◆ **Prompt**: In the passage on separatism in the Arab world, recast the paragraph beginning "In truth, the Arab world has faced" as a short list that keeps its main facts.

Bad timing and fear of Sudan setting a precedent are the main reasons for this angst. For one, Sudan would be breaking up just as Kurdish self-determination sentiments in Iraq are rising. The prospect of seeing Iraq dissolve is still far-fetched but a few weeks ago, the Kurdish leader Massoud Barzani made a provocative plea for the right to self-determination. This may have been political manoeuvring during the formation of the Iraqi government, but Mr Barzani still got enthusiastic applause from the audience. The Arab world already lost much balance since Iraq's political transformation - its disintegration would be too disruptive.
In truth, the Arab world has faced many such crises: the Polisario insurgency opposes Morocco in the Western Sahara; Saddam Hussein attempted to annex Kuwait in 1990; and a failed unification process led to the short-lived secession of South Yemen in 1994. Arab officialdom never parted with its principled opposition to re-drawing the region's borders but has done little to address the root causes of separatism and secessionism.
Indeed, those crises are rooted as much in unsettled and disputed borders as in the failure of governance throughout the Arab world. Fixated on building strong, centralised states and perpetuating their rule, Arab leaders have failed to develop models of decentralisation and federalism more in sync with today's developmental needs.

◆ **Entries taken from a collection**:
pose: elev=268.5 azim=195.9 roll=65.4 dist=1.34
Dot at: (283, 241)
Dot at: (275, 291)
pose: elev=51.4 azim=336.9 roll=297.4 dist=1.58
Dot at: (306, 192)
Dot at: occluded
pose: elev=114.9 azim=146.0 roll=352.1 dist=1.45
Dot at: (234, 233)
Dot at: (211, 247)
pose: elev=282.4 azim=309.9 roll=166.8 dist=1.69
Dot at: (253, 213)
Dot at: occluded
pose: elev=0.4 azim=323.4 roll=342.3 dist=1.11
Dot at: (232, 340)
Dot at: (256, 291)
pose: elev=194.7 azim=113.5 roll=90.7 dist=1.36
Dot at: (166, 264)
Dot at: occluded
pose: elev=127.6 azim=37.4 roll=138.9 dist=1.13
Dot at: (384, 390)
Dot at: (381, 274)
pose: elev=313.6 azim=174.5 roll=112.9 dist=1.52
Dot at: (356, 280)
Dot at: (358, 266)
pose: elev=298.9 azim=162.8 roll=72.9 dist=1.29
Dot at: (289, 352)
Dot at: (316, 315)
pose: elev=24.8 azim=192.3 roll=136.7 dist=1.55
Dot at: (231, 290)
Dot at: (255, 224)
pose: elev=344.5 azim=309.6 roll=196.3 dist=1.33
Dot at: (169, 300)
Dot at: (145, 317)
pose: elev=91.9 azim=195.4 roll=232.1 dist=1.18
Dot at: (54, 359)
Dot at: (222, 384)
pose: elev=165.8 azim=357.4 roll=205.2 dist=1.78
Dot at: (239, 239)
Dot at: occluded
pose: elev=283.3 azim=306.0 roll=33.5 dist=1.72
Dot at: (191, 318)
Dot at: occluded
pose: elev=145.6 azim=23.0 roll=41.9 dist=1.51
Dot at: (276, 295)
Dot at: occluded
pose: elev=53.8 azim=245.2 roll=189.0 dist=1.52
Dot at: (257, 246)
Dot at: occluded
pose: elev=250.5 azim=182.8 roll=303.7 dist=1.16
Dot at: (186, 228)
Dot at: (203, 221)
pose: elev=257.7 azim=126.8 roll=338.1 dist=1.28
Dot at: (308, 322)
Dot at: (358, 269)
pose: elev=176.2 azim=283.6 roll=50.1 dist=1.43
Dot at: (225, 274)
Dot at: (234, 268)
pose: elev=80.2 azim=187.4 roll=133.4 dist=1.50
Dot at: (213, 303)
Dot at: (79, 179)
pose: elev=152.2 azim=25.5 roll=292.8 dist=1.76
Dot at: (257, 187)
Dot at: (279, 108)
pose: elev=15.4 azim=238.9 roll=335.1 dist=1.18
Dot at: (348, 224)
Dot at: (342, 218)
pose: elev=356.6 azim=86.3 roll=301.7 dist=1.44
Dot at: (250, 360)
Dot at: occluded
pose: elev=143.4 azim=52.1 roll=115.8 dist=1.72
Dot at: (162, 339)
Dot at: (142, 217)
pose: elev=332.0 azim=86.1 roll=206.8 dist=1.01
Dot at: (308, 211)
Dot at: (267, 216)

◆ **Response below**:
- The Arab world has faced many such crises:
  - The Polisario insurgency opposes Morocco in the Western Sahara.
  - Saddam Hussein attempted to annex Kuwait in 1990.
  - A failed unification process led to the short-lived secession of South Yemen in 1994.
- Arab officialdom has kept its principled opposition to redrawing the region's borders.
- It has done little to address the root causes of separatism and secessionism.